In the records below, find the line that contains "right hip: (575, 274)" and the line that contains "nose: (286, 292)"; write out exactly those two lines and everything between them, without the pictures.

── STORED DATA

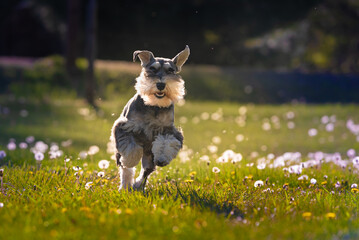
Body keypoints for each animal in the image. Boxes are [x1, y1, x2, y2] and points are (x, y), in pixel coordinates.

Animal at [111, 45, 191, 191]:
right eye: (152, 68)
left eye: (171, 70)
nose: (160, 85)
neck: (154, 105)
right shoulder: (124, 127)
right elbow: (131, 149)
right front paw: (131, 159)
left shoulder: (168, 130)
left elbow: (167, 142)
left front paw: (163, 157)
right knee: (125, 169)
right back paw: (126, 186)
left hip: (149, 157)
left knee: (146, 171)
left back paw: (138, 186)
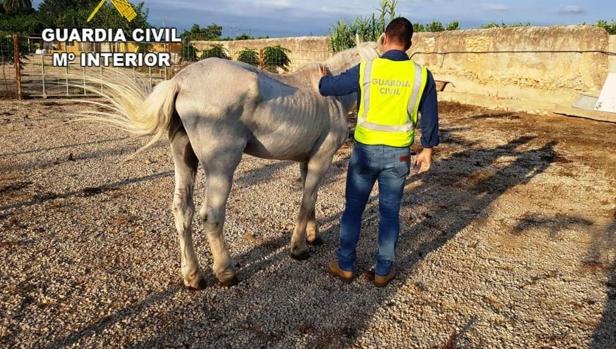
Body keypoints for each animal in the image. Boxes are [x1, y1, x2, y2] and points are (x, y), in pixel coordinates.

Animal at [82, 42, 380, 286]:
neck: (330, 95)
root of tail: (180, 81)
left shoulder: (307, 161)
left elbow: (312, 200)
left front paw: (312, 236)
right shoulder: (321, 158)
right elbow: (307, 202)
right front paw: (299, 248)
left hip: (184, 159)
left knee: (182, 210)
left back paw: (192, 276)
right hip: (221, 167)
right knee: (211, 215)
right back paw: (225, 272)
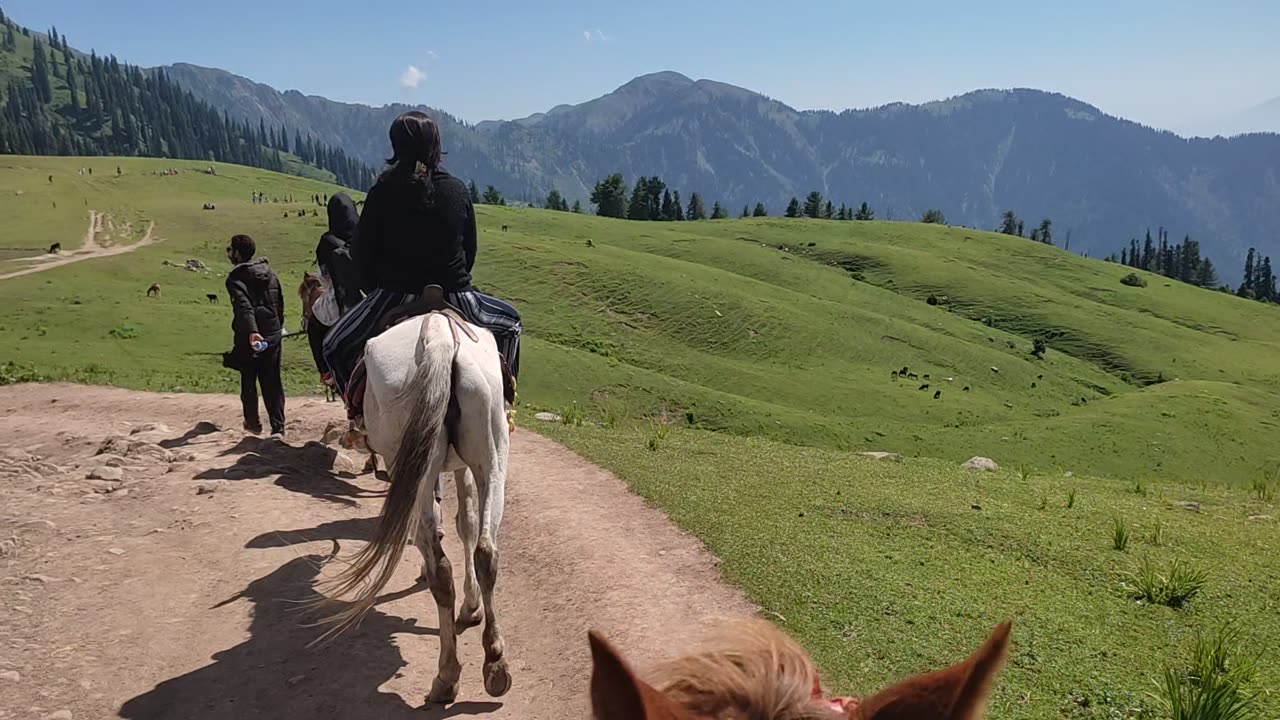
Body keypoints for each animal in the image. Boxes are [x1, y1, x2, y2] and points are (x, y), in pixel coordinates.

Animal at [313, 307, 509, 702]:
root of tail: (439, 337)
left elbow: (441, 528)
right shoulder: (461, 466)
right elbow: (466, 524)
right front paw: (471, 608)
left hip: (413, 465)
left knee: (440, 569)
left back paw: (446, 676)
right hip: (493, 458)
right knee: (486, 552)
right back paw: (495, 664)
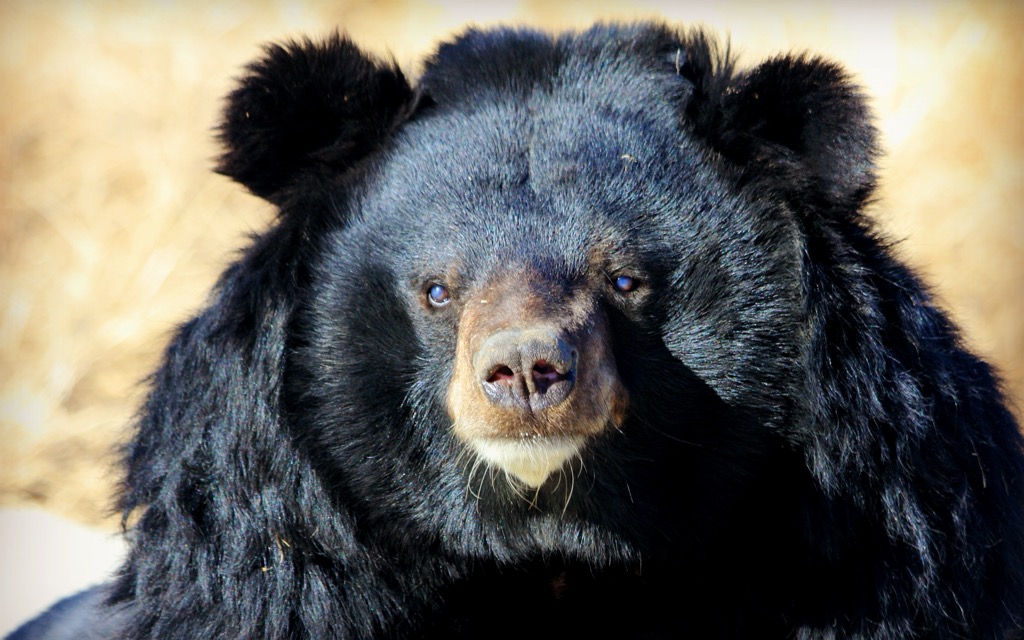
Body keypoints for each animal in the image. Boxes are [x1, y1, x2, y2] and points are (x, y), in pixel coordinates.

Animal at [8, 21, 1024, 640]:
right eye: (436, 290)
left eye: (627, 280)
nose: (527, 372)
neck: (551, 555)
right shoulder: (273, 549)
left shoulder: (868, 534)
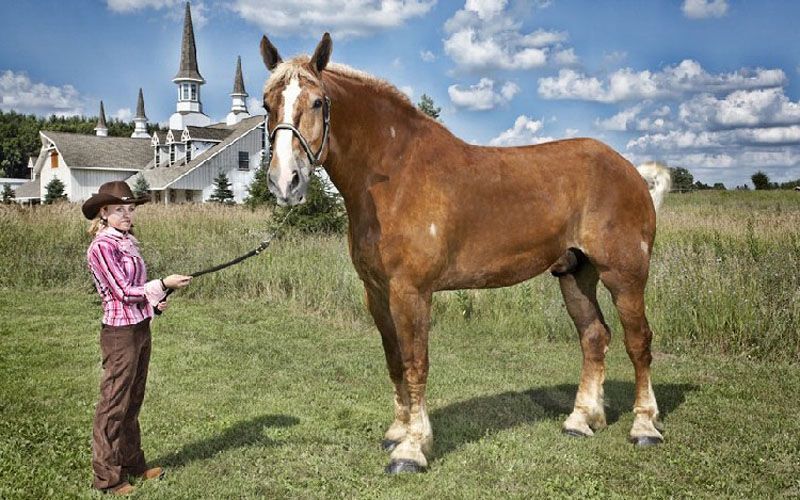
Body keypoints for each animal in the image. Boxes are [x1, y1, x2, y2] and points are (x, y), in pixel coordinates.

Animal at [260, 34, 672, 472]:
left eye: (318, 102)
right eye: (266, 103)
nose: (285, 182)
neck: (396, 174)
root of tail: (632, 171)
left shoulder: (411, 292)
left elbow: (415, 363)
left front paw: (412, 449)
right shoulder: (376, 292)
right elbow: (394, 361)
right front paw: (397, 432)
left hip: (624, 275)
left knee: (638, 341)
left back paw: (645, 427)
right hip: (575, 274)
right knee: (594, 336)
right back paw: (581, 420)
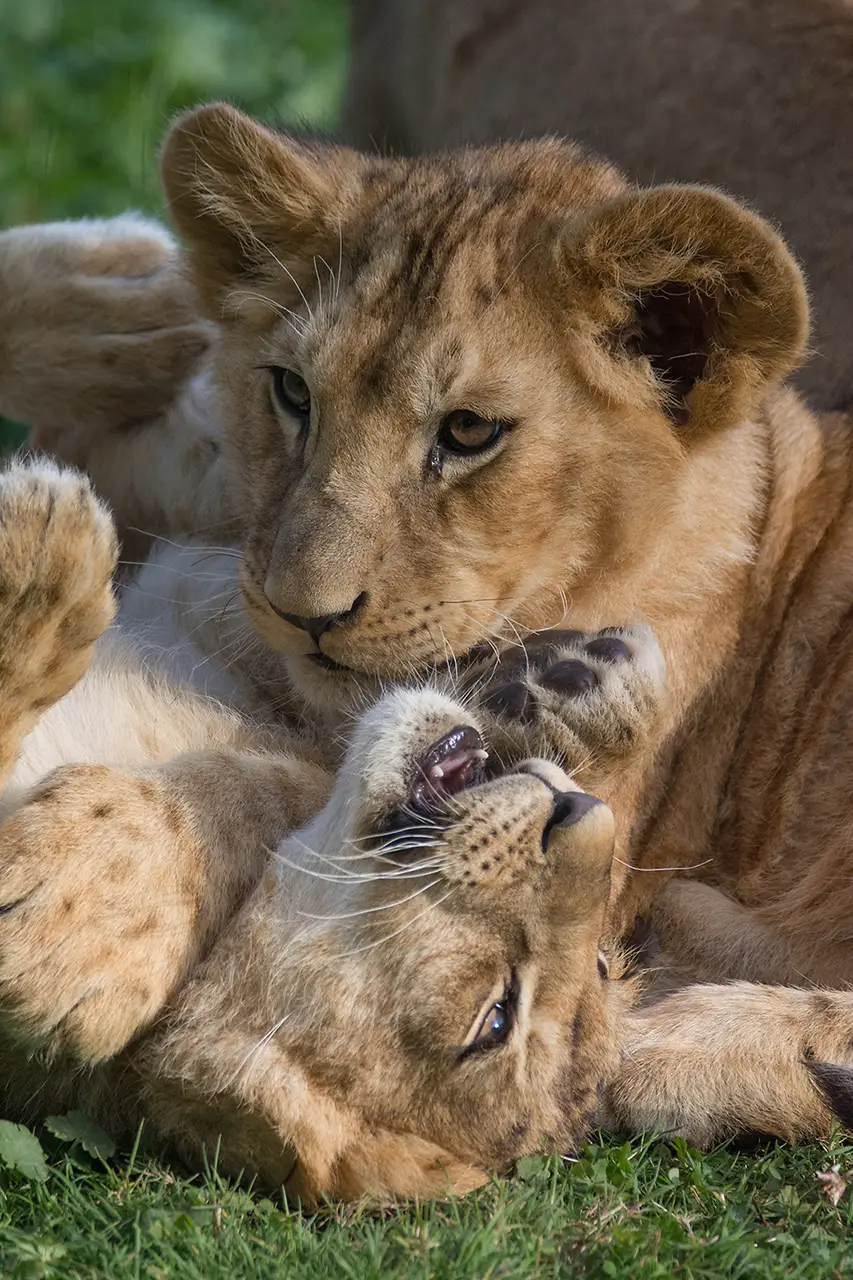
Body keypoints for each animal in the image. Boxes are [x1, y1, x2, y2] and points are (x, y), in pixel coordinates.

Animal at [4, 102, 853, 1195]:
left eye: (469, 430)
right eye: (292, 392)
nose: (302, 610)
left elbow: (264, 792)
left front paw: (84, 904)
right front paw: (131, 302)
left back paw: (682, 1042)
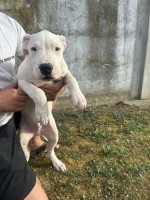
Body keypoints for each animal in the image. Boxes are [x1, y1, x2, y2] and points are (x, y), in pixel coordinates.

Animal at [17, 30, 86, 172]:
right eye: (33, 49)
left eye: (57, 49)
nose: (46, 67)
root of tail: (37, 131)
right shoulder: (21, 82)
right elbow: (38, 92)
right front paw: (42, 113)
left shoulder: (63, 72)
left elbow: (72, 78)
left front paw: (79, 98)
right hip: (22, 139)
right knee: (26, 153)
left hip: (54, 134)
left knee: (50, 150)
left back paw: (57, 163)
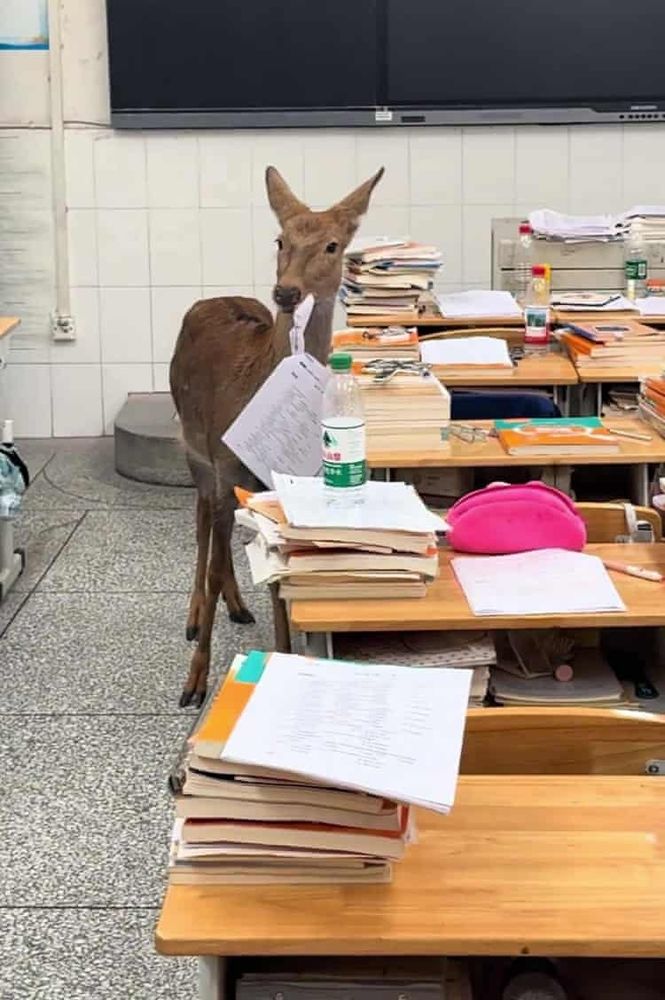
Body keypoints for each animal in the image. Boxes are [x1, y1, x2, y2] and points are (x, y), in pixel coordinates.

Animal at [170, 164, 384, 707]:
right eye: (280, 238)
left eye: (333, 245)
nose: (286, 292)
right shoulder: (223, 462)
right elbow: (216, 552)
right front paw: (194, 681)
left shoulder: (273, 481)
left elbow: (278, 578)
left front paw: (285, 651)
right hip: (193, 445)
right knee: (202, 524)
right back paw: (196, 614)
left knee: (220, 535)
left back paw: (235, 604)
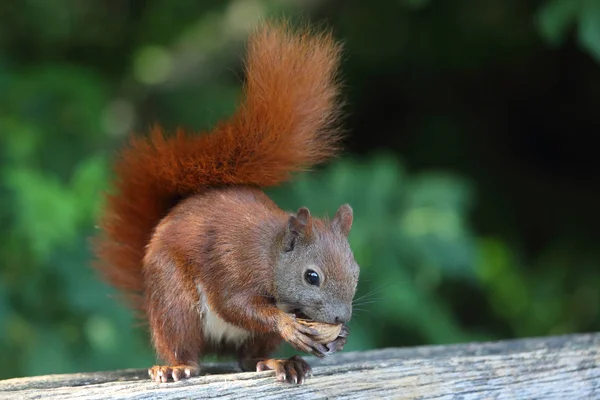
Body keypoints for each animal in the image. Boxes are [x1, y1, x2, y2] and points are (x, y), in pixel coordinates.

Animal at [92, 21, 356, 384]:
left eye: (356, 271)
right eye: (311, 277)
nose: (341, 318)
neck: (270, 256)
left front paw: (339, 338)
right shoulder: (233, 265)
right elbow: (234, 304)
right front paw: (288, 325)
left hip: (251, 339)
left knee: (248, 359)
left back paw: (278, 362)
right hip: (175, 301)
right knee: (184, 343)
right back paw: (177, 366)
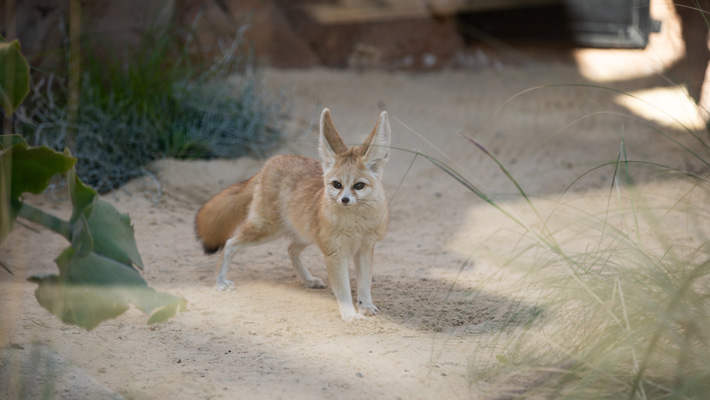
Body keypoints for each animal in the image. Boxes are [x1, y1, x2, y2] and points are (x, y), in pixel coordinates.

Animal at [195, 108, 392, 320]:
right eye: (337, 184)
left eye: (359, 186)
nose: (345, 200)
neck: (356, 225)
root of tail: (272, 161)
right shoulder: (335, 254)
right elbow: (344, 289)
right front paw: (350, 315)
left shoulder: (365, 249)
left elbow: (365, 284)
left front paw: (366, 306)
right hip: (266, 230)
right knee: (230, 244)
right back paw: (220, 280)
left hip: (304, 234)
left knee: (291, 249)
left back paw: (308, 280)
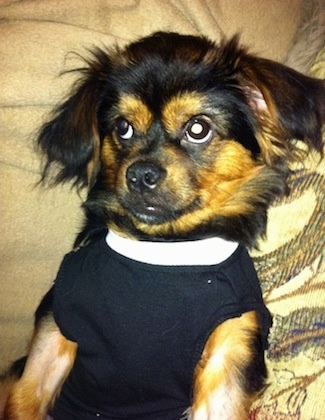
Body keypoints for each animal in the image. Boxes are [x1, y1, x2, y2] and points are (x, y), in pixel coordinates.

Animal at [1, 31, 322, 418]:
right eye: (122, 128)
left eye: (198, 128)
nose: (140, 174)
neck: (164, 249)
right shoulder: (50, 336)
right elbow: (25, 399)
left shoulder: (230, 352)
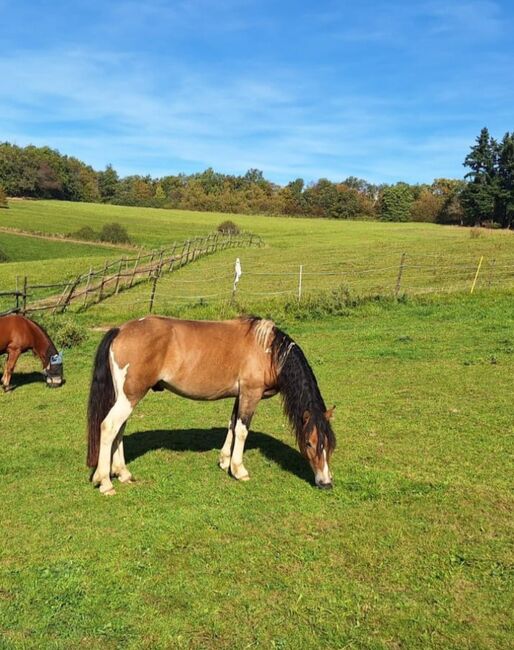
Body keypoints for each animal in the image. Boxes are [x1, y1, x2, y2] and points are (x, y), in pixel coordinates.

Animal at [87, 314, 336, 492]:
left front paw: (225, 461)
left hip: (125, 398)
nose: (326, 482)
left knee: (119, 430)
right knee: (109, 427)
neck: (269, 351)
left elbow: (232, 426)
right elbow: (242, 430)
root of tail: (120, 330)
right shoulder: (251, 394)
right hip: (130, 397)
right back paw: (105, 482)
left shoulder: (240, 395)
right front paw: (239, 470)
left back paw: (123, 473)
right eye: (310, 443)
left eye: (330, 445)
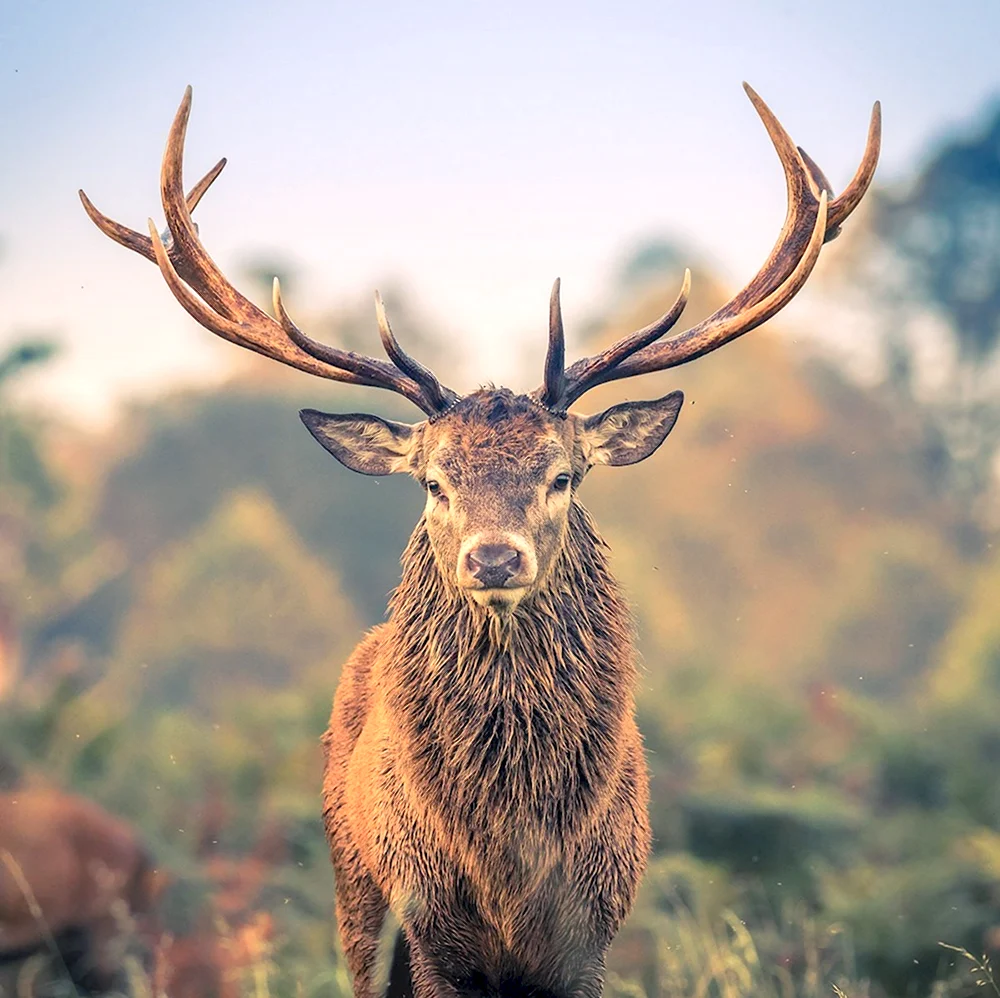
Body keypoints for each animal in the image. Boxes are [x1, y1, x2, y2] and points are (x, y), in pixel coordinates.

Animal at [82, 84, 880, 998]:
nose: (494, 557)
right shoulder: (425, 919)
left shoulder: (592, 927)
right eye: (434, 483)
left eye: (563, 476)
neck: (508, 854)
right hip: (354, 899)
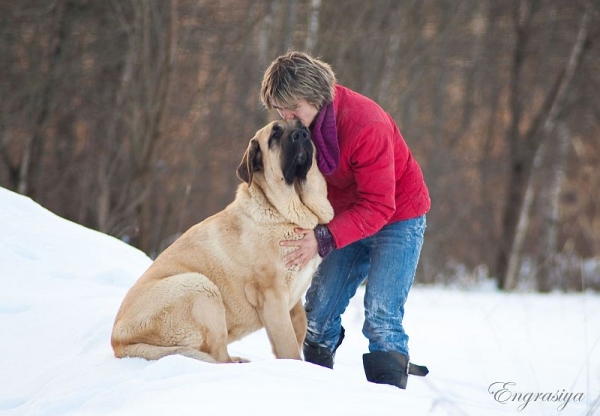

────

> [ANSWER SECTION]
right hip: (575, 274)
right knee: (594, 336)
right back paw: (581, 420)
Body keypoints for each animal in the image. Boxes are [x1, y1, x2, y2] and points are (x, y), in pixel coordinates.

Animal at [4, 102, 853, 1195]:
left eye: (469, 430)
right eye: (292, 392)
nose: (302, 610)
left elbow: (264, 792)
left front paw: (84, 904)
right front paw: (131, 302)
left back paw: (682, 1042)
Body keypoints for each animal in the image. Boxes are [x1, y1, x2, y2] and points are (x, y), in pixel coordinates.

Animal at [17, 30, 86, 172]:
right eye: (33, 49)
left eye: (57, 49)
nose: (46, 67)
root of tail: (37, 131)
right shoulder: (21, 82)
right elbow: (38, 92)
right front paw: (42, 113)
left shoulder: (63, 72)
left elbow: (72, 78)
left front paw: (79, 98)
right hip: (22, 139)
right knee: (26, 153)
left hip: (54, 134)
left knee: (50, 150)
left back paw: (57, 163)
Body keypoints for each animal in the image. Boxes are [x1, y1, x2, y2] and points are (x, y), in pixel coordinates.

Animal at [170, 164, 384, 707]:
right eye: (280, 238)
left eye: (333, 245)
nose: (286, 292)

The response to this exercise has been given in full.